The tragedy in Aberfan would become one of the United Kingdom’s worst mining disasters—and it was completely avoidable.

Despite the magnitude of the calamity, Queen Elizabeth II at first refused to visit the village, sparking criticism in the press and questions about why she wouldn’t go. Finally, after sending her husband, Prince Philip, in her place for a formal visit, she came to Aberfan eight days after the disaster to survey the damage and speak with survivors. Nearly four decades later, in 2002, the queen said that not visiting Aberfan immediately after the disaster was “her biggest regret.”
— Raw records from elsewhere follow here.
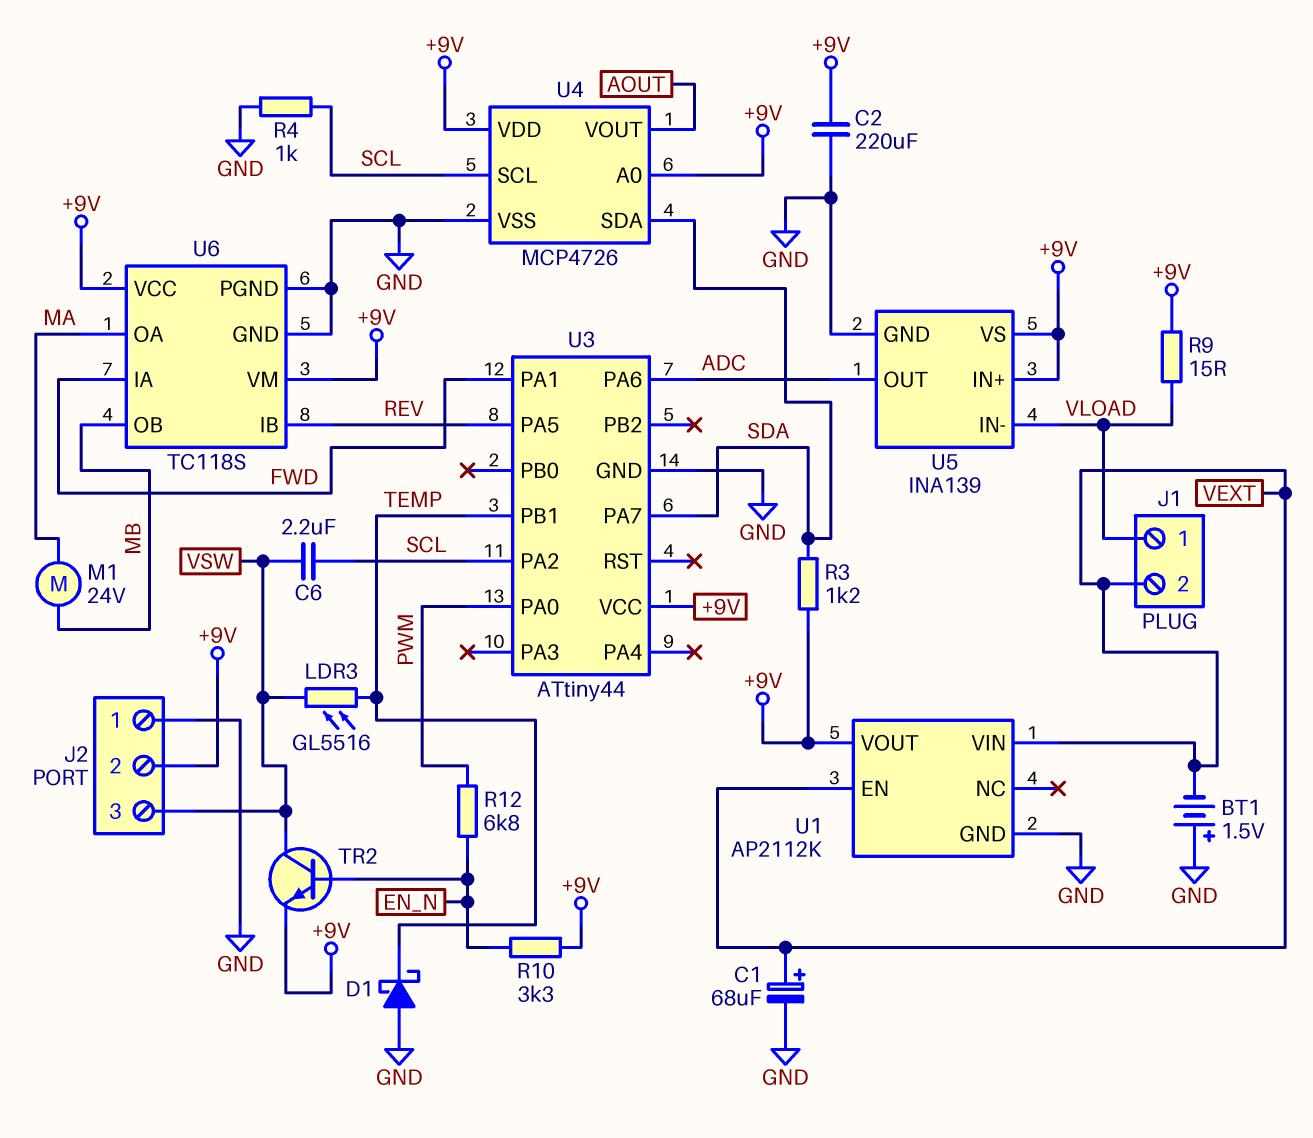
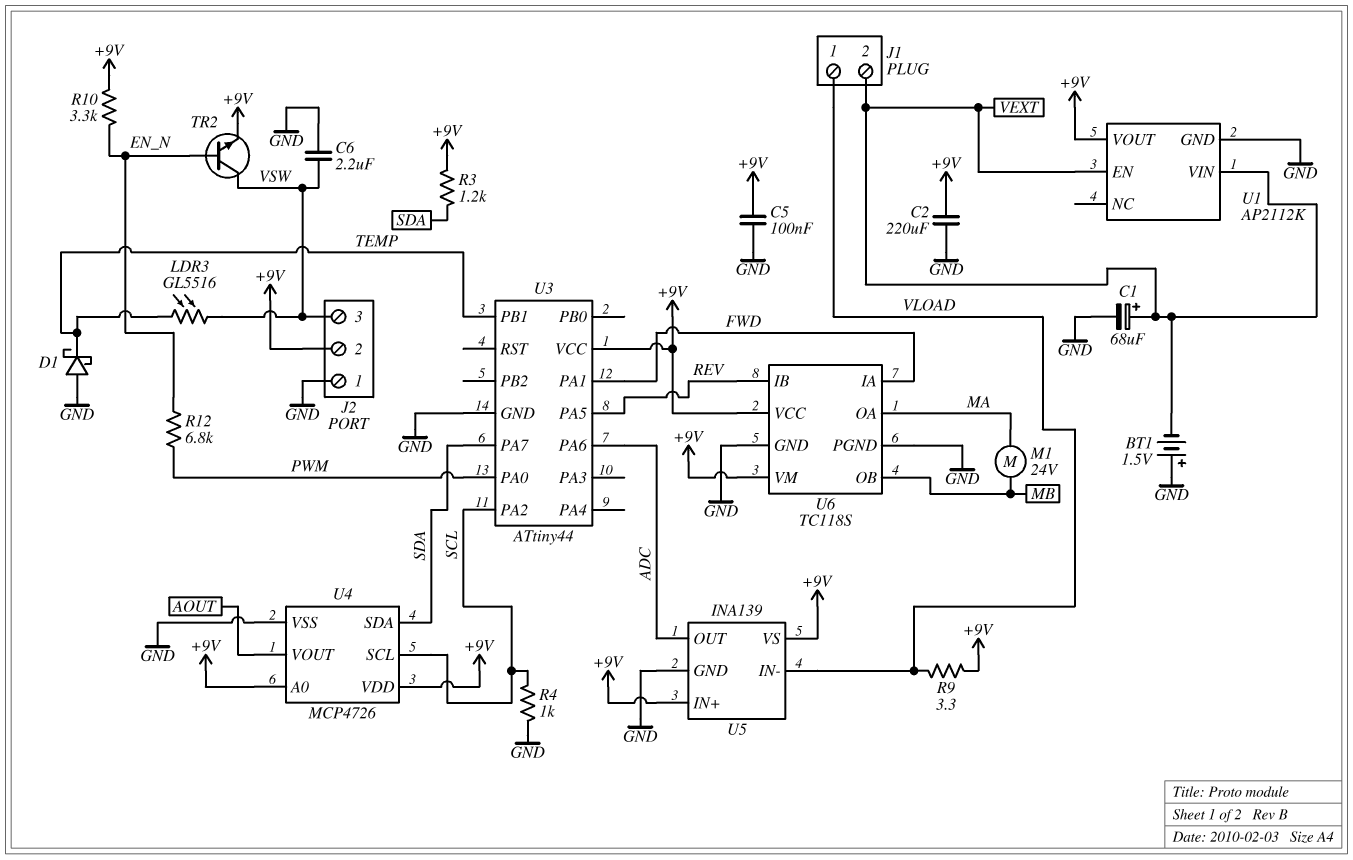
C5: none -> 100nF (+9V, GND)
C6: 2.2uF (SCL, VSW) -> 2.2uF (GND, VSW)
R9: 15 (+9V, VLOAD) -> 3.3 (+9V, VLOAD)

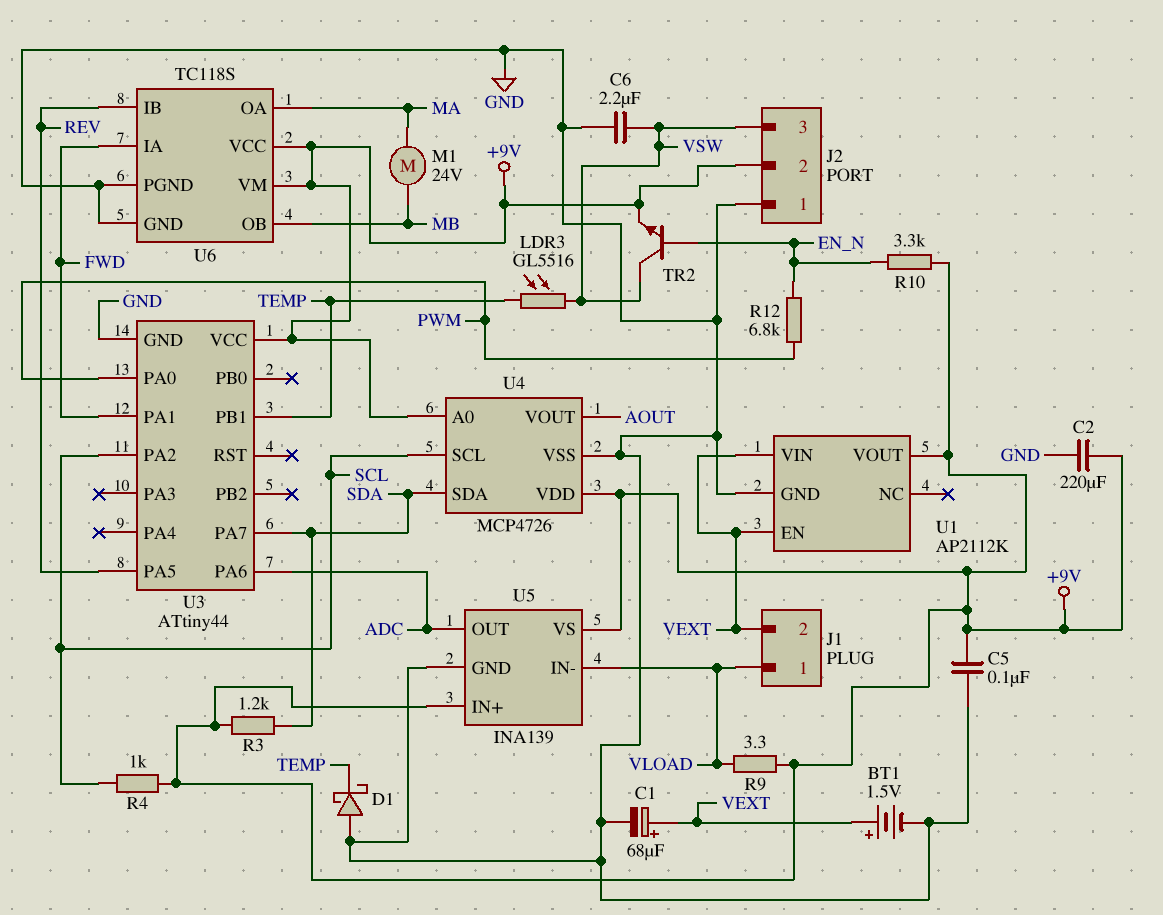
BT1: 1.5V (plus GND, minus VEXT) -> 1.5V (plus VEXT, minus GND)
R4: 1k (GND, SCL) -> 1k (+9V, SCL)

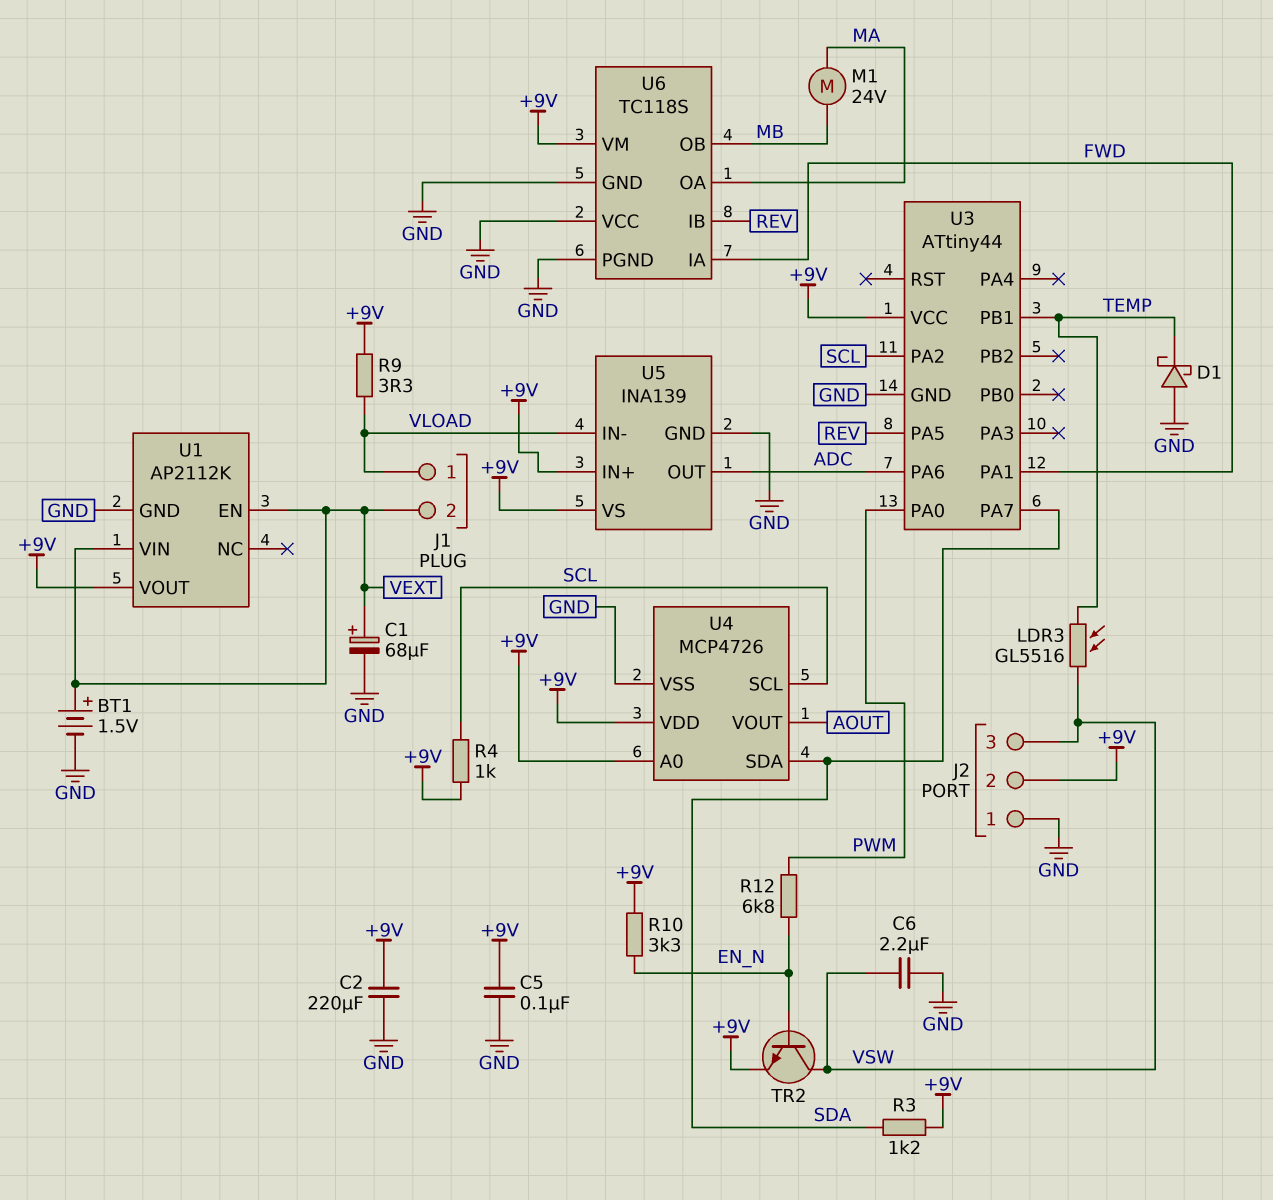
U6 pin VCC: +9V -> GND

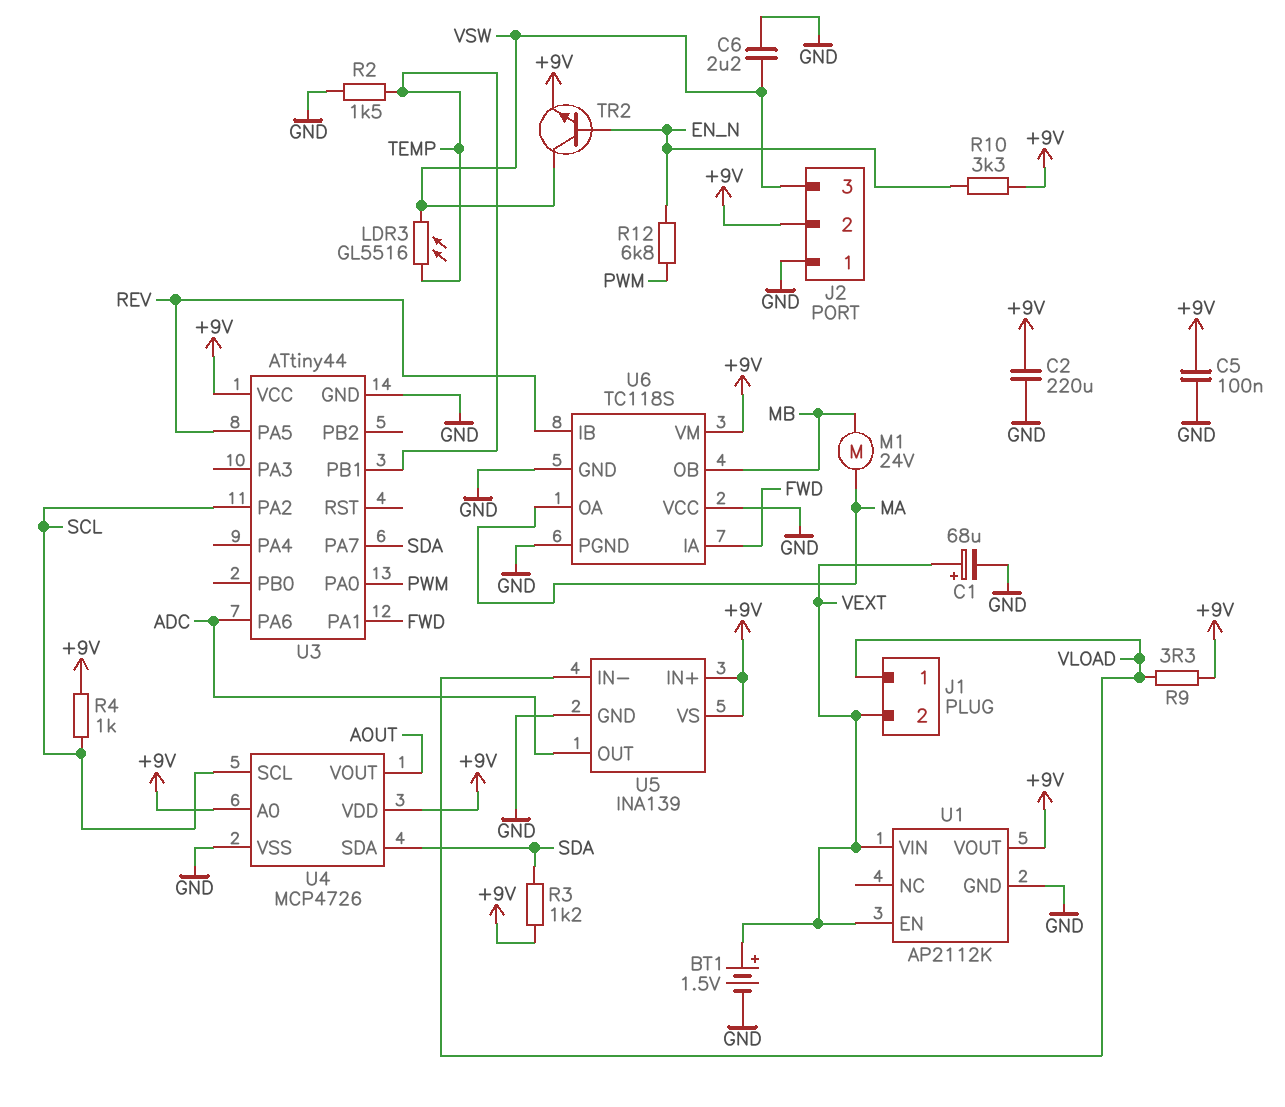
D1: schottky (A GND, K TEMP) -> none
R2: none -> 1.5k (GND, TEMP)

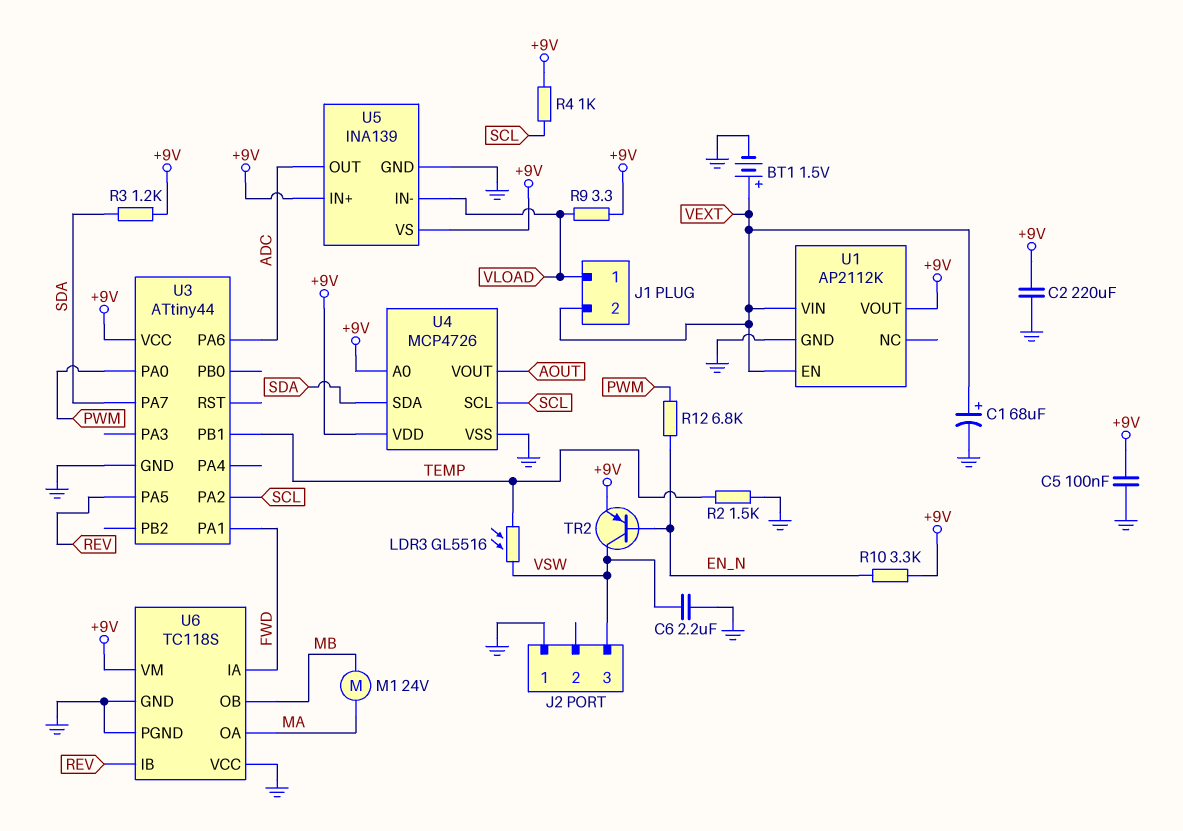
J2 pin 2: +9V -> none
TR2: NPN (B EN_N, C VSW, E +9V) -> PNP (B EN_N, C VSW, E +9V)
Queen Elizabeth II laying a wreath to commemorate the victims of the Aberfan disaster of 1966, years later in September of 1973.

The foundation of the disaster was laid nearly a century before, when the Merthyr Vale Colliery, a coal mine, was opened in the area. Wales had become famous for coal mining during the Industrial Revolution, and at its peak in 1920, 271,000 workers labored in the country’s coal pits. By the 1960s, coal mining was in decline, but was still a lifeline for some 8,000 miners and their families around Aberfan.

Coal mining creates waste, and the waste rock was dumped in an area called a tip. Merthyr Vale had seven tips. By 1966, the seventh tip, which was begun in 1958, was about 111 feet high and contained nearly 300,000 cubic yards of waste. It was precariously placed on sandstone above a natural spring, which lay on the steep hill above the village.